# Go Waterless



## MarkSmith (Dec 17, 2010)

I have been buying Dri Wash N Guard from Go waterless for a while now but wanted to just say that I am now even more pleased with the company.

They now have a good range of products and I have tried them all, and I can honestly say I am very happy with the full lot.

So anyone who has not heard of Go Waterless yet, get over and take a look at the website - The Waterless with Polish ( Ultimate ) is brilliant and the new Waterless with Carnuaba Wax is even better !

(( and no, I do not work or have any ties with the company, I am just a very satisfied customer that is VERY pleased with their products and thought I would share it with the forum !! ))


----------



## dcj (Apr 17, 2009)

I used DW&G a few years ago and thought it was a great waterless product which left a great finish. Problem was at the time the car had to be completely dry for it to be used so no pre-wash to get excess dirt off. Is this still the same?


----------



## MarkSmith (Dec 17, 2010)

The new Ultimate Waterless Wash and Polish that go waterless do can be done on a dry or damp car - and its just as good as the DWG in my opinion and also it does not turn white like DWG does if you dont buff it all off ( due to the Kaolin Clay content in DWG ).


----------



## Dingo2002 (Apr 4, 2007)

I use these, and am a big fan of the Ultimate Waterless Wash product.

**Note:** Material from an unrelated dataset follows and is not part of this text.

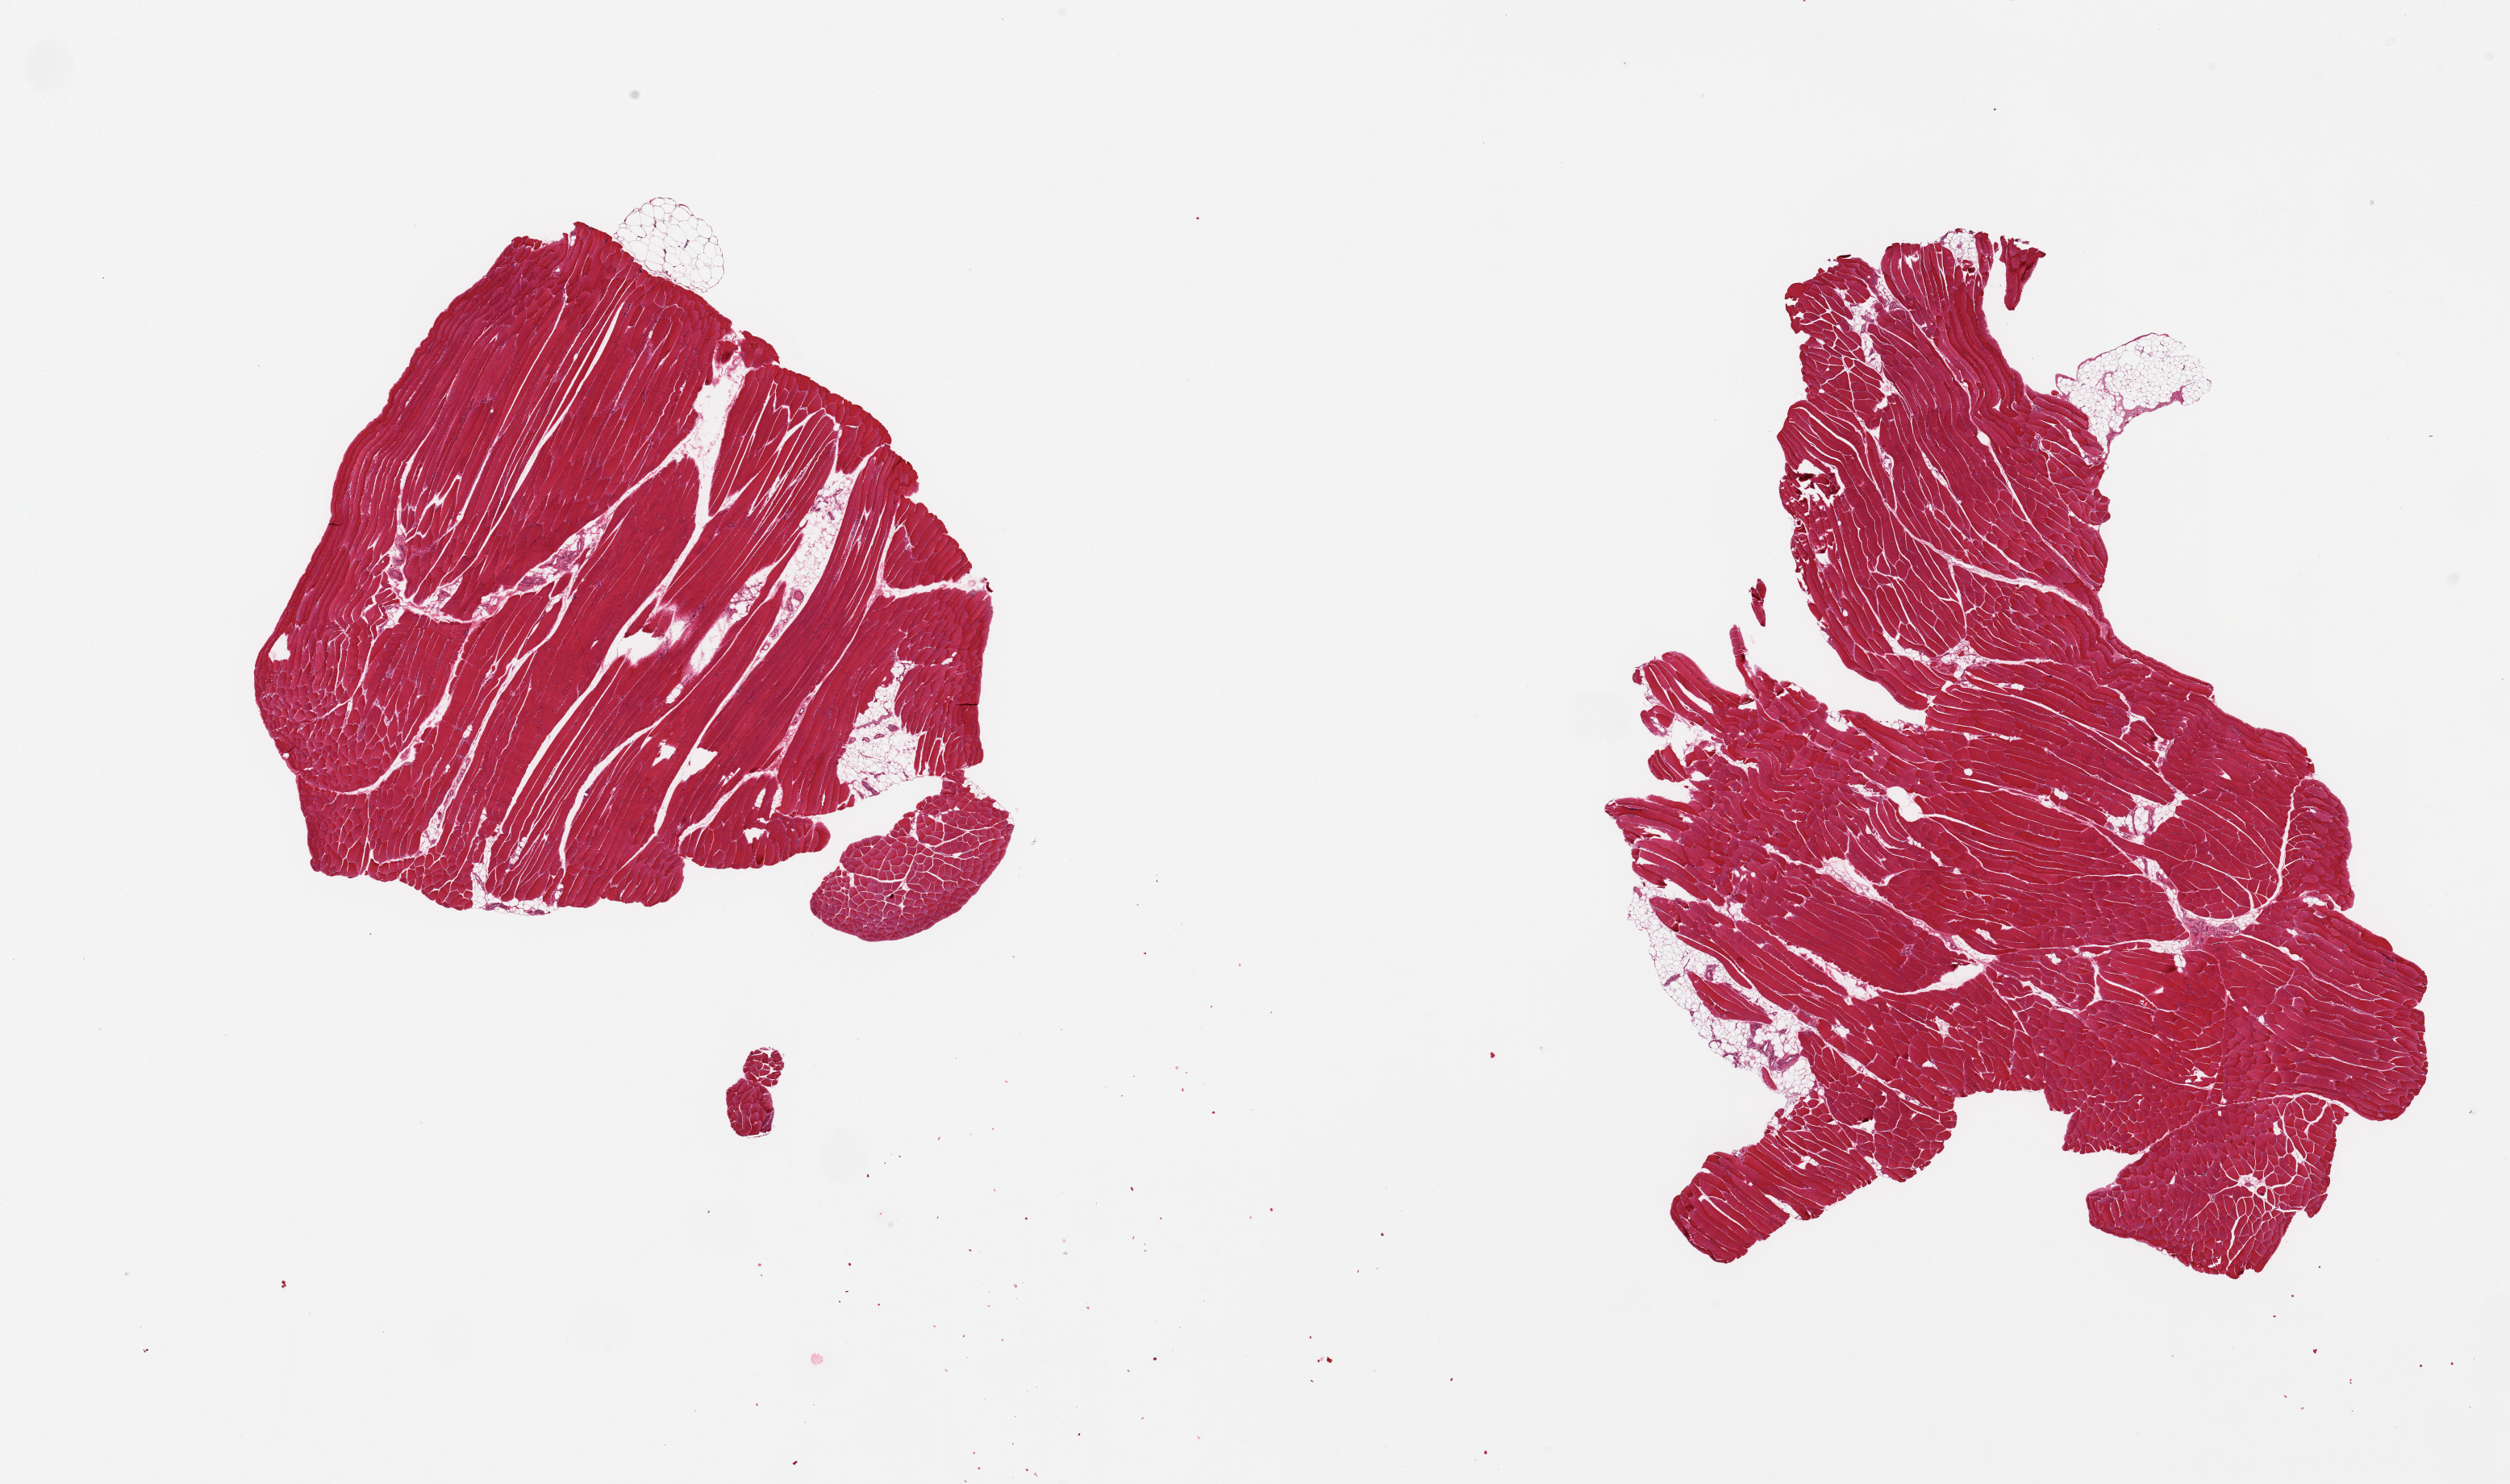
Whole-slide image, hematoxylin and eosin (H&E) stain, brightfield — low-resolution overview of the scanned area, about 24.6 x 14.6 mm. PAXgene-fixed, paraffin-embedded tissue. Target tissue: skeletal muscle. Donor tissue sample. Female donor.
Pathologist's review note for this sample: 2 pieces, ~10% interstitial fat.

I just however brought another product from somewhere else called "extreme waterless wash"....needless to say I will be going back to Go Waterless fairly soon. 

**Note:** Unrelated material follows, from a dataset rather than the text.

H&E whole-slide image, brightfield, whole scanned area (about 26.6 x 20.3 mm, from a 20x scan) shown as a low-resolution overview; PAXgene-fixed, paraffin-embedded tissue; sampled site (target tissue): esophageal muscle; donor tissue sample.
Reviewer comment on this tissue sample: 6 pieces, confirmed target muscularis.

Extreme Waterless Wash goes on okay and leaves a nice glossy finish but as soon as it rains it waterspots everywhere. Again these wipe off easily but I never had that with UWW.


----------



## markm-1 (Oct 27, 2011)

i have used Showroom shine a few times dry,, not on my car but loaners lol

goes on and comes off easy and last's well, anyone else used it ?


----------



## MirfieldMat (Mar 13, 2011)

markm said:


> i have used Showroom shine a few times dry,, not on my car but loaners lol
> 
> goes on and comes off easy and last's well, anyone else used it ?


yes.

its good stuff.

leaves a cracking finish and pretty good protection.

only problem is if you get some overspray, it dries white and i always end up with a couple of spots on trim and stuff which i dont notice until the next day.

bloody wind.


----------